Pub Date: April 16th, 2024
ISBN: 9781668018859
Publisher: Scribner

Seven long short stories that call into being worlds as fantastic as they are real.

As presaged by the title, the stories in Cotman’s fourth collection are splendidly strange. In “Weird Black Girls,” the narrator takes his ex-girlfriend on a trip to Boston, a tourist attraction ever since “the Rupture” in 1702 when “the settlement...rose like a finger pointing skyward to fix at a 45-degree angle above the earth,” an event supposedly caused by a Black witch named Annalee who may still roam Cambridge’s uncanny, and racist, streets. In “Things I Never Learned in Caitlin Clarke’s Intro to Acting Class,” the narrator takes a new lover, Leroy, only to discover that whenever they touch he’s transported back in time to inhabit Leroy’s body as he attends an acting class led by the real-life star of Dragonslayer. In “Tournament Arc,” two life-long best friends forced out of their jobs by Covid-19 and culture wars capitalize on their shared obsession for all things anime to run a LARP tournament that attracts a spectacular cast of combatants, most notably a sentient suit of “armor from precolonial Benin.” The stories are gleefully genre-busting in the style of Rion Amilcar Scott or Karen Joy Fowler, yet their invention is always grounded in the tangible struggles the characters face as they define their gender identities, their racial allegiances, and their right to be ordinary in a world that is realistically cruel. In the harrowing “Triggered,” for example, a story that’s markedly realist for this fabulist collection, the toxic relationship between two white Bay Area Occupy–affiliated activists unravels to reveal the depths of the destruction their performative allyship wreaks on the Black and brown communities they themselves have occupied.
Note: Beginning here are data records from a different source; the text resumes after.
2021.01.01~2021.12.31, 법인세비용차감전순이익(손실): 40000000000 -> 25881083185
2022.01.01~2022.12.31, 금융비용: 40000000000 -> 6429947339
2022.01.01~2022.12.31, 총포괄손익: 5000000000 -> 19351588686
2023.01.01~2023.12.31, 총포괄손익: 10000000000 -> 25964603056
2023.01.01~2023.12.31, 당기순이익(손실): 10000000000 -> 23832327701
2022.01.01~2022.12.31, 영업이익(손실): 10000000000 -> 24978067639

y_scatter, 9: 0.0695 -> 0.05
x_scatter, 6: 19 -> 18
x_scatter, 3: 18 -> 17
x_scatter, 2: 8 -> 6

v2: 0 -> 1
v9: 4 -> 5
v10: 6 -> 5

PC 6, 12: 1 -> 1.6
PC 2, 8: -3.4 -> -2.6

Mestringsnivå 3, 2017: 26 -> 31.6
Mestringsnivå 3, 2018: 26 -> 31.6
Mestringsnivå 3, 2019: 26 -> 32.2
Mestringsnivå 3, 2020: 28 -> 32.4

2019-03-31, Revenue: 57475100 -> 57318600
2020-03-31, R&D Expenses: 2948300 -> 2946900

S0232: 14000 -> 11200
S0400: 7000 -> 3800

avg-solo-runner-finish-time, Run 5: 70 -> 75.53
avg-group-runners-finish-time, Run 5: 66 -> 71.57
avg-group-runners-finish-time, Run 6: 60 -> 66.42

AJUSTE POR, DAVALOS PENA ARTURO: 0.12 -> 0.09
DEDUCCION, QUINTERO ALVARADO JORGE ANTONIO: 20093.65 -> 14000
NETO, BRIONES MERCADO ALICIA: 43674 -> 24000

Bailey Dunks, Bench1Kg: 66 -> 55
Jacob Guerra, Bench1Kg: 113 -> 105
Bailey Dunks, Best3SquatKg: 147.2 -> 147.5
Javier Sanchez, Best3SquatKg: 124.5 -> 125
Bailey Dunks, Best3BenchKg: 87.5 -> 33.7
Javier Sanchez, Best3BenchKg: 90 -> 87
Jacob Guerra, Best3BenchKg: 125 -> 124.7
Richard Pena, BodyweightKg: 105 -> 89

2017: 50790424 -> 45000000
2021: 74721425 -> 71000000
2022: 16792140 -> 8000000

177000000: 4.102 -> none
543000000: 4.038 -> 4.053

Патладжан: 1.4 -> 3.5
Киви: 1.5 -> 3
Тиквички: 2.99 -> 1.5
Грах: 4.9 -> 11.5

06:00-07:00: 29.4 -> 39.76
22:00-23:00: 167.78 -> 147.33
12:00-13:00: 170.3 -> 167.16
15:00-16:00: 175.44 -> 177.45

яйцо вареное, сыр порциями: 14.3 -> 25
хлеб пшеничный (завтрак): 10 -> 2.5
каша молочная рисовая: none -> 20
A reader, acclimated to the exuberant oddity that characterizes the majority of the stories, may find themselves waiting for the surrealist shoe to drop. When it does not and the story grinds to the habitual tragedy of its conclusion, the result is an epiphany about our shared American reality that is all the more startling for its brutal familiarity.

Sharp, poignant, funny, and, above all, filled with the joy of invention—a must-read.